Rewrite the data below, changing every "天気" to "天候" and leaving everything else as it is.

● Records shown:
=== Section Start ===

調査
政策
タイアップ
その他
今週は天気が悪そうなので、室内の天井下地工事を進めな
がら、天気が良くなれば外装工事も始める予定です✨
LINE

=== Section End ===

● Answer section:
調査
政策
タイアップ
その他
今週は天候が悪そうなので、室内の天井下地工事を進めな
がら、天候が良くなれば外装工事も始める予定です✨
LINE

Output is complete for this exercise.